ASSIGNMENT ->
Copy the passage of the allergy article starting at "To protect you" and ending at "vomiting and diarrhea.", swapping "hives" for "a rash".

Nearly one-third of adults in the United States suffer from allergies, and although many people begin experiencing symptoms in childhood, some types of allergies are more likely to start later in life. Read on to learn what allergies are, which ones to be on the lookout for and what you can do about them.
An allergy is an immune system reaction triggered by proteins and protein-like substances called allergens. An allergen itself isn’t harmful to the general population. However, if you have an allergy to it, your body mistakes the allergen for a threat like bacteria or viruses.
To protect you from the perceived threat, your immune system releases chemicals, including histamine. Histamine is what causes allergy symptoms like itchy and watery eyes, hives, sneezing and nasal congestion. It can also cause a more severe and potentially life-threatening reaction called anaphylaxis. Symptoms of anaphylaxis include shortness of breath, swelling, difficulty swallowing, wheezing and digestive problems like vomiting and diarrhea.
Any allergy can start at any age, and you may not have a reaction the first time you come into contact with an allergen. In some cases, symptoms don’t begin until you’ve been exposed to an allergen several times. After you’ve had your first allergic reaction to something, repeated exposure to the allergen may cause more severe symptoms.

DATA FOR ANALYSIS ->

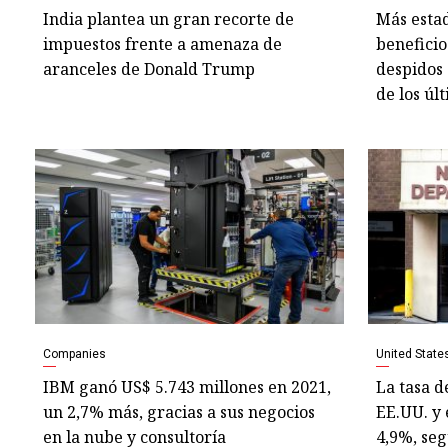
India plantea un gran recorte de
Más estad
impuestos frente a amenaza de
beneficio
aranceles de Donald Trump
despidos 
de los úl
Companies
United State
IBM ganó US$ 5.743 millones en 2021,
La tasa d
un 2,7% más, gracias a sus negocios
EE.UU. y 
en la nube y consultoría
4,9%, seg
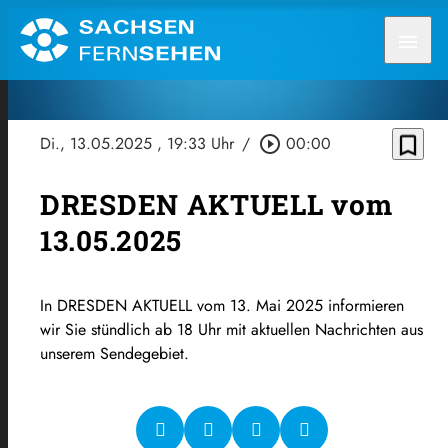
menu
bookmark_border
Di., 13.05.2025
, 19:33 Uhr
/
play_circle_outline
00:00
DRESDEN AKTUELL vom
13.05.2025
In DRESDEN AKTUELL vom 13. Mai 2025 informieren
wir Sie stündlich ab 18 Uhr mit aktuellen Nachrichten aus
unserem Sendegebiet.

OUTPUT BELOW ->
To protect you from the perceived threat, your immune system releases chemicals, including histamine. Histamine is what causes allergy symptoms like itchy and watery eyes, a rash, sneezing and nasal congestion. It can also cause a more severe and potentially life-threatening reaction called anaphylaxis. Symptoms of anaphylaxis include shortness of breath, swelling, difficulty swallowing, wheezing and digestive problems like vomiting and diarrhea.